Wet stock management art and science

Despite a few localised falls during June, in the main pump prices were still hovering around the 120.9/122.9ppl mark on many forecourts with little, if any, suggestion that they’d be coming down again.

In recent weeks a number of independent retailers have reported anxious phone calls from their banks seeking a copy of their most recent financial reports, or a new business plan, since their account is up for ’review’ in a few weeks time. Even worse is the call from the bank asking when they can expect the next cash deposit because there’s a tanker due for payment that afternoon.

Could these events be connected, or are they just plain coincidence?

The £1 litre

No, that’s not a misprint. Take your ’regular’ pump price of 121.9ppl and knock the VAT out of it to give 103.75ppl net.

Now take off the 3p or so margin that many dealers aim for. There you are, still just over 100ppl as ’cost price’.

Easier still to go back over your last few oil company invoices and look at the supply prices: ’101.045’, or ’99.983’, etc. Just take a minute to let it sink in.

Every single ordinary litre delivered to you is costing at least £1 (before adding on any promotion costs or other surcharges) and, until you’ve sold it, that money is just sitting underground. How much have you got in your tanks today £35,000, £45,000... more?

The £45,000-plus tanker-load of fuel

Look again at those oil company invoices. In general you’re likely to be taking deliveries of between 34,000 and 39,600 litres on each tanker. Given that our ’basic’ fuel price is now over 100ppl, and that many loads are likely to contain at least 5,000 litres of some premium product, it’s not difficult to see how the cost of a single tanker can exceed £40,000 even before adding the VAT.

As far as your bank is concerned you do have to add the VAT, so they could easily be seeing a payment of over £46,000 for each tanker.

Although not yet quite universal, most fuel suppliers actively discourage smaller orders by imposing ’small load surcharges’ typically £150 per part-load.

The surcharges may seem entirely justifiable from the oil company’s perspective, but to dealers struggling to make the required margin at all, the surcharge effectively stops them from managing their orders in the most efficient terms for their own business.

Three days to pay

For the majority of forecourt retailers their payment arrangements with their fuel suppliers are pretty standard direct debit, usually three working days after delivery.

Of course, you do get an extra day (or sometimes two) over a bank holiday. But occasionally the direct debits get delayed and suddenly you have two going out on the same day.

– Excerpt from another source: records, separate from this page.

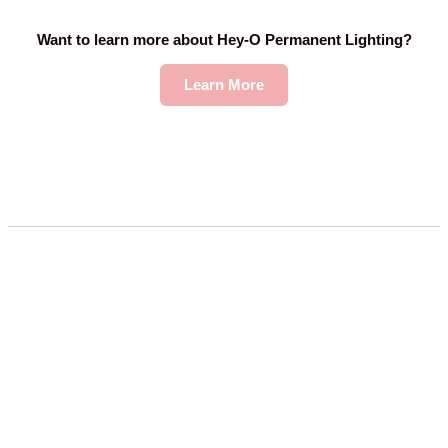
Want to learn more about Hey-O Permanent Lighting?
Learn More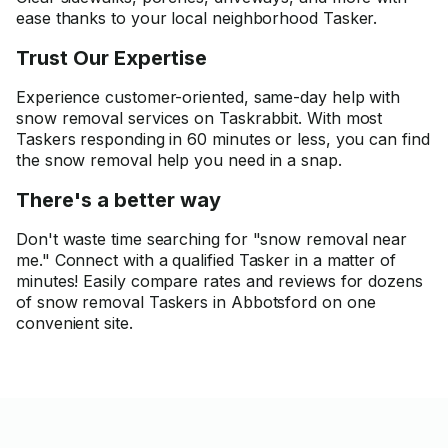
ease thanks to your local neighborhood Tasker.
Trust Our Expertise
Experience customer-oriented, same-day help with
snow removal services on Taskrabbit. With most
Taskers responding in 60 minutes or less, you can find
the snow removal help you need in a snap.
There's a better way
Don't waste time searching for "snow removal near
me." Connect with a qualified Tasker in a matter of
minutes! Easily compare rates and reviews for dozens
of snow removal Taskers in Abbotsford on one
convenient site.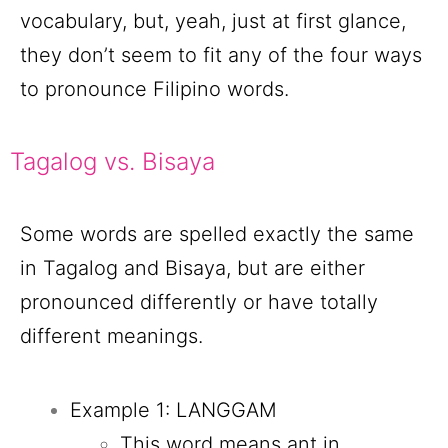
vocabulary, but, yeah, just at first glance,
they don’t seem to fit any of the four ways
to pronounce Filipino words.
Tagalog vs. Bisaya
Some words are spelled exactly the same
in Tagalog and Bisaya, but are either
pronounced differently or have totally
different meanings.
Example 1: LANGGAM
This word means ant in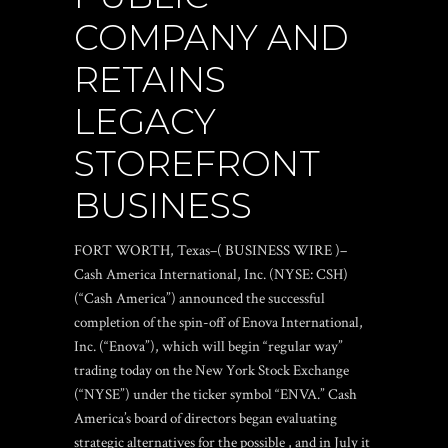
COMPANY AND
RETAINS
LEGACY
STOREFRONT
BUSINESS
FORT WORTH, Texas–( BUSINESS WIRE )–
Cash America International, Inc. (NYSE: CSH)
(“Cash America”) announced the successful
completion of the spin-off of Enova International,
Inc. (“Enova”), which will begin “regular way”
trading today on the New York Stock Exchange
(“NYSE”) under the ticker symbol “ENVA.” Cash
America’s board of directors began evaluating
strategic alternatives for the possible , and in July it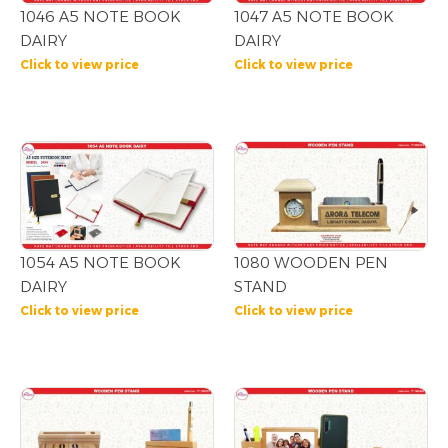
1046 A5 NOTE BOOK
1047 A5 NOTE BOOK
DAIRY
DAIRY
Click to view price
Click to view price
1054 A5 NOTE BOOK
1080 WOODEN PEN
DAIRY
STAND
Click to view price
Click to view price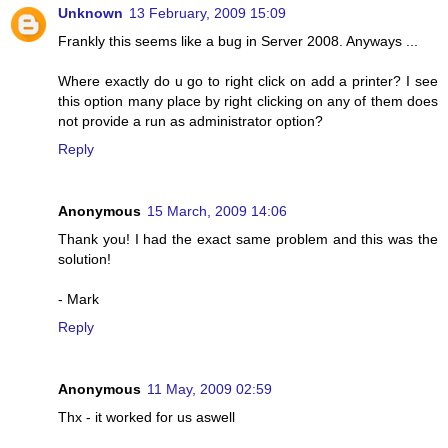
Unknown
13 February, 2009 15:09
Frankly this seems like a bug in Server 2008. Anyways ...
Where exactly do u go to right click on add a printer? I see
this option many place by right clicking on any of them does
not provide a run as administrator option?
Reply
Anonymous
15 March, 2009 14:06
Thank you! I had the exact same problem and this was the
solution!
- Mark
Reply
Anonymous
11 May, 2009 02:59
Thx - it worked for us aswell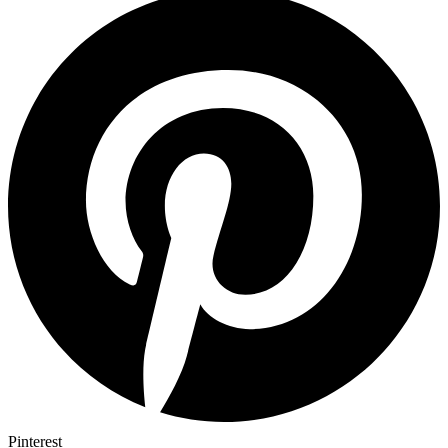
Pinterest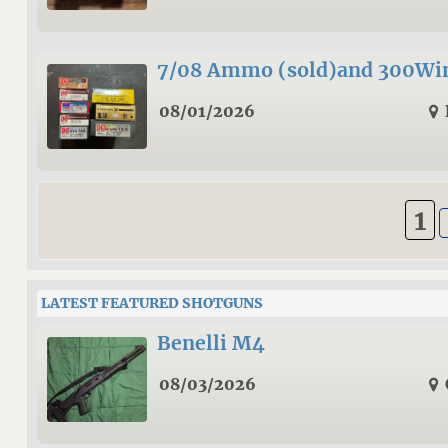
7/08 Ammo (sold)and 300W
08/01/2026
1
LATEST FEATURED SHOTGUNS
Benelli M4
08/03/2026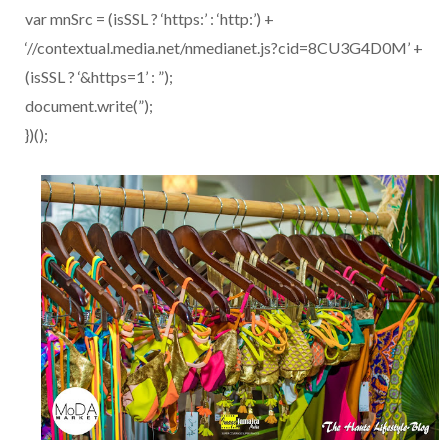
var mnSrc = (isSSL ? ‘https:’ : ‘http:’) +
‘//contextual.media.net/nmedianet.js?cid=8CU3G4D0M’ +
(isSSL ? ‘&https=1’ : ”);
document.write(”);
})();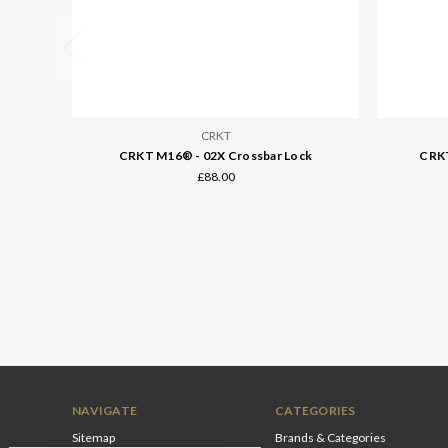
CRKT
CRKT M16® - 02X Crossbar Lock
CRKT
£88.00
NAVIGATE
CATEGORIES
Sitemap
Brands & Categories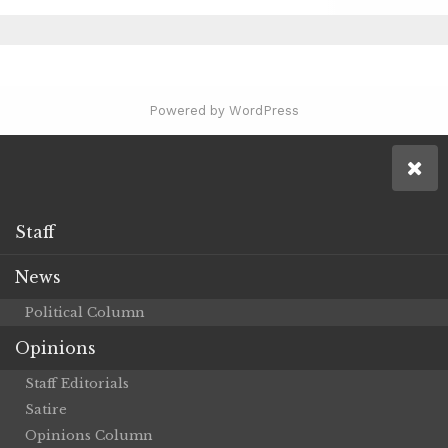
Powered by WordPress
Staff
News
Political Column
Opinions
Staff Editorials
Satire
Opinions Column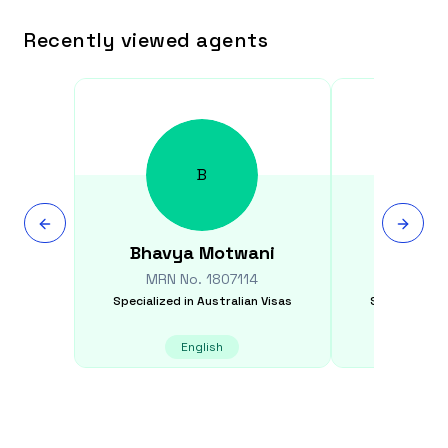
Recently viewed agents
B
Bhavya
Motwani
Shikh
MRN No.
1807114
MRN N
Specialized in
Australian Visas
Specialized i
English
E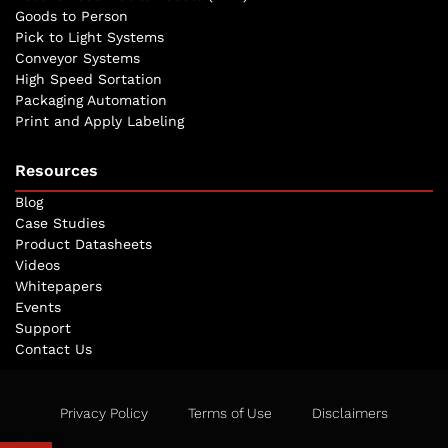
Goods to Person
Pick to Light Systems
Conveyor Systems
High Speed Sortation
Packaging Automation
Print and Apply Labeling
Resources
Blog
Case Studies
Product Datasheets
Videos
Whitepapers
Events
Support
Contact Us
Privacy Policy
Terms of Use
Disclaimers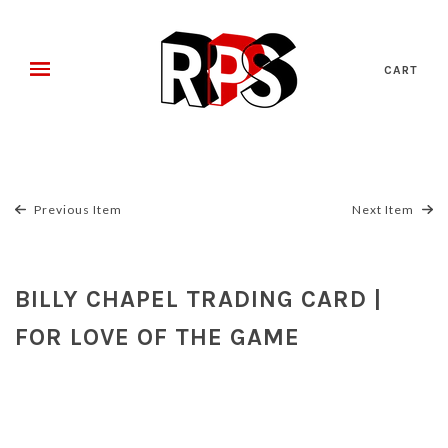
CART
Previous Item
Next Item
BILLY CHAPEL TRADING CARD |
FOR LOVE OF THE GAME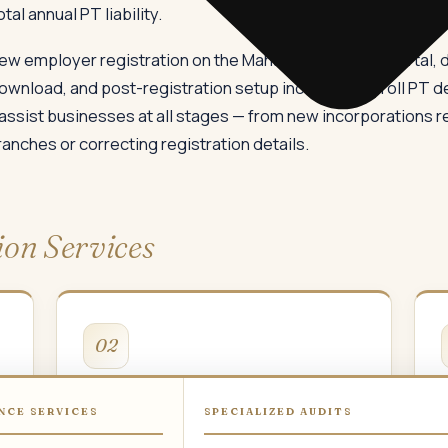
l annual PT liability.
ew employer registration on the Mahavat/MahaGST portal, do
download, and post-registration setup including payroll PT d
 assist businesses at all stages — from new incorporations re
ches or correcting registration details.
ion Services
02
Multi-Location PTRC
NCE SERVICES
SPECIALIZED AUDITS
Separate PTRC registration for each
P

That’s the sort of event that can trigger even the most accommodating bank manager to panic. It sounds pretty straight-forward. You’ve got three days or so before you have to pay for it, so that’s the maximum amount of stock you need to keep, and you can sell it before paying for it. If only life was that simple!

One reason why things aren’t quite so straightforward is that many sites, particularly the smaller independents, have tank-to-pump plumbing that is seriously out of kilter. A casual observer might expect that all pumps selling a particular grade of fuel would be able to draw on all of the tanks holding that grade. However, the underground arrangements on many older sites are far from logical.

Consequently there are hundreds of sites out there where the largest tanks only feed what are now the lowest-volume pumps. The result is that operators have to order ’extra’ loads that they don’t really need, but they do require in order to keep all pumps working all of the time.

Balancing your stock versus your demand

Of course, one of the cardinal rules for retailers is ’never run out of stock’. That does imply a good working knowledge of sales patterns so that you can order just the right amount of product to be delivered at just the right time.

But these days the orders usually have to be placed at least a week (sometimes a month) in advance, and cancellations are discouraged (to put it mildly). Predicting demand isn’t easy, especially in a market that is price-sensitive to as little as a penny per litre, and where competitors are prone to seemingly irrational short-term price movements in either direction.

In stock management terms, a weekend of unexpected ’bumper sales’ because you’ve accidentally forgotten to raise your pump price compared to the other guy around the corner, is as unsettling as the sudden quiet period because the local hypermarket decided to drop 2p for the weekend and you didn’t notice.

Naturally you can’t really rely on ’just in time’ deliveries either. Tanker drivers go sick, accidents and traffic hold-ups happen, deliveries get cancelled.

So the prudent operator keeps another day or two’s volume underground. There’s really no coincidence. The factors discussed here make stock management as much an art as a science.

Unfortunately for many independent retailers, their main practical experience has been gained from oil company-owned, commission-operated sites.

In that environment the sites are generally more modern, arguably the tanker schedules are more favourable, and ultimately it’s the oil company owning the fuel.

When the fuel is your own, it’s time to learn stock management all over again quickly.